[Text extract]
::::::::::
We fight and negotiate for our boundaries with our neighbouring nations and parties of interest.
We fight for further settlement within the state Traditional Owner Settlement Act.
We fight for our greater native title determination in our Eastern Maar boundaries.
We fight with our developers, we fight with our departments, who are extinguishing our future native title – one toilet block at a time.
We fought hard to ensure traditional owner leadership and authority is essential in our First Peoples Assembly that’s leading our treaty work.
We fight, we fight, and we fight … as do you!
The injustice of having to prove who we are, over and over again, has been a constant refrain this week, I want to recognise that. It has, however, had one positive outcome. The native title process has led to the world’s most comprehensive program of research and documentation of Aboriginal and Torres Strait Islander peoples and families, laws, customs, rights in our territories. This documentation is a powerful resource for our future generations in developing our self-governing institutions, and our intergenerational transmission of our laws, cultural practices and protecting our heritage – both tangible and intangible.
This is important as long as it is in our hands.
As the AIATSIS Chair I want to re-state our commitment to this work, our support for your leadership, our support for your fight.
At AIATSIS we have been conducting a project over more than a decade to ensure that these materials returned back to the native title groups once determinations have been resolved.
The AIATSIS Native Title Research Unit
This work of strengthening our nations through – or more often in spite of – the native title process has been an important part of the work of AIATSIS since the establishment of the NTRU over 30 years ago. Shortly after the Mabo decision was handed down AIATSIS was involved in discussions at the national level, with both ATSIC and land councils, about the implications of the decision and how to manage the progressive realisation of rights recognised by the court across the rest of the continent.
I was interested to read the minutes of the AIATSIS Council meeting in the second half of 1992, which recorded some of what was happening at a national level immediately following the decision – wrestling with the enormity of the decision and the implications across the country.
::::::::::
Stored data entries:

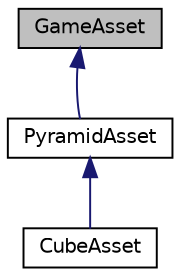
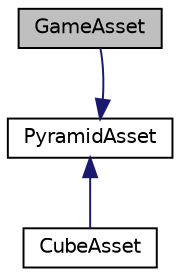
  digraph {
    node [color=black fillcolor=white fontname=Helvetica fontsize=10 shape=record style=filled]
    edge [color=midnightblue dir=back fontname=Helvetica fontsize=10 labelfontname=Helvetica labelfontsize=10 style=solid]
    n1 [fillcolor=grey75 fontcolor=black height=0.2 label=GameAsset width=0.4]
    n2 [height=0.2 label=PyramidAsset width=0.4]
    n3 [height=0.2 label=CubeAsset width=0.4]
-   n1 -> n2
+   n2 -> n1
    n2 -> n3
  }
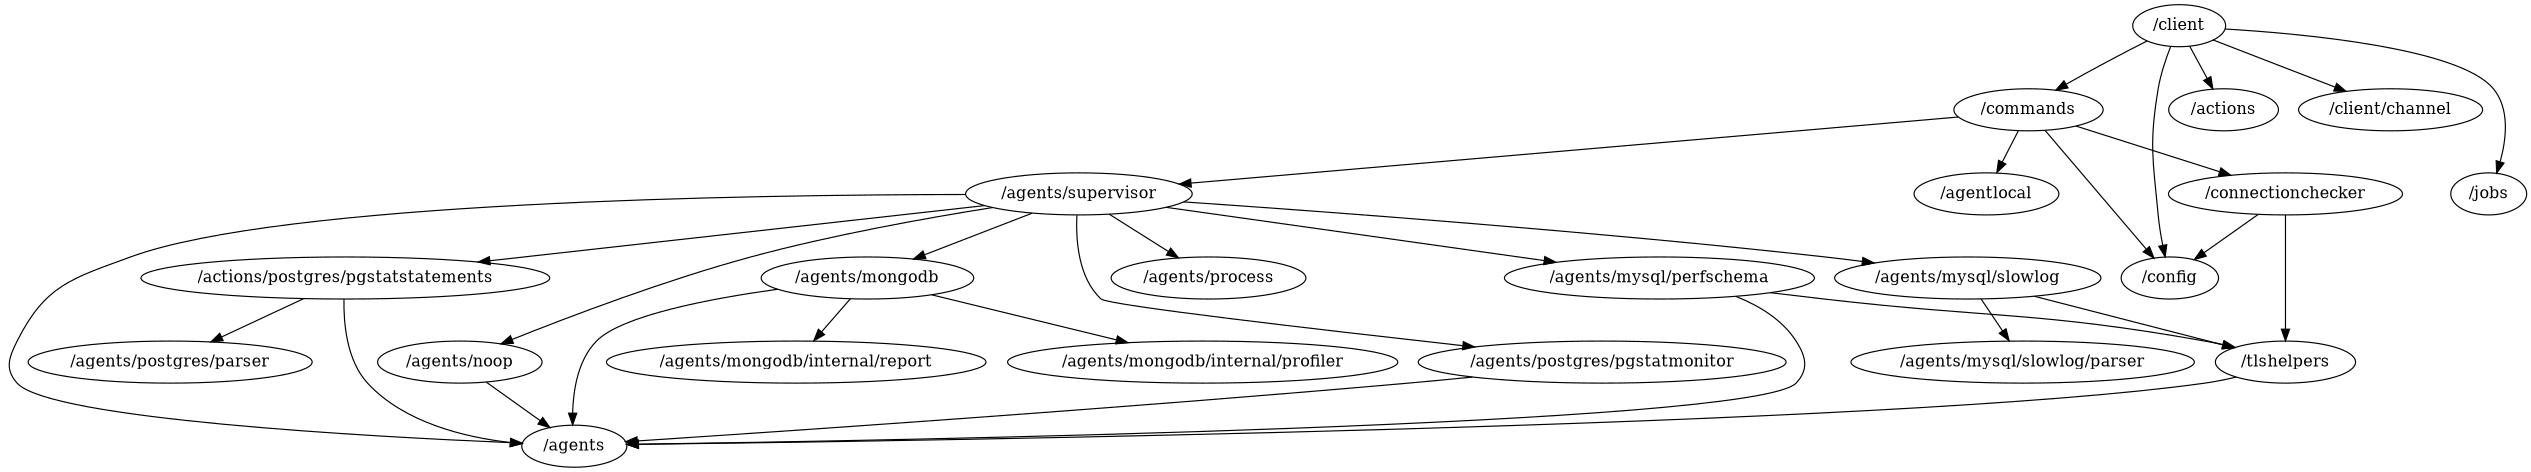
::::::::::
[What is being asked]
Write the next part of the speech on native title, picking up right after its final sentence.

[Response for this exercise]
In collaboration between AIATSIS and ATSIC the Native Title Research Unit was established in December 1992 to conduct research with the specific intention to stay in front of the development of the law and support native title claims. I pay my respects here today to the women chairs of those organisations at the time – Marcia Langton and Lowitja O’Donoghue respectively – and pay my deepest respect for their forethought and their wisdom.
Over the last 30 years, the NTRU has consistently advocated through tier research for greater recognition of our inherent rights – whether it’s technical law reforms, treaty pathways, Country management, there is likely not a matter that touches on our rights that the team over the past years has not addressed.
At the heart of all of the research and advocacy has been an enduring commitment to the continuing authority of traditional owners as first peoples, as nations, as sovereign in our own lands. It will continue through all the work of AIATSIS and continue this commitment to ensure the authority of traditional owners in all work we do – from ensuring better access to our collections, to the design of our new building the Ngurra Institute.
Next 30 years
So what does this mean for the next 30 years?
We cannot recognise our continued system of law and custom with respect to land and ignore the continuation and importance of our law in the rest of our lives. You cannot deny our political, social and cultural institutions that give life to those laws and customs.
Our land, law and culture are as one. They are our sovereignty
We all recognise that native title was never the end point – it is just a tool, and a determination is just a marker in the journey of self-determination. At this 30-year marker, I reflect on what is it we must take forward for us together to write the next chapters.
I ask: what do we know now in 2022 that we have learnt from our last 30 years of fight since Mabo, the decades since Barunga, our 50+ years fight since we saw the Aboriginal land rights act establishing the community in which my family were raised at Framlingham?
I ask the question: do we know more, now, about what we want, these many decades on?
In fact, I suggest probably not. I think largely, at the highest level, we have always known what we want.
I ask the question: do we have the capability to be self-determining ? Can we do this?
Well, hell yes! Absolutely. Look at this room!
I ask the question: do we know how to achieve it?
After listening and yarning across this whole week, I believe we are laying the ‘planks’ forward on a road that is getting us closer than we have ever been before.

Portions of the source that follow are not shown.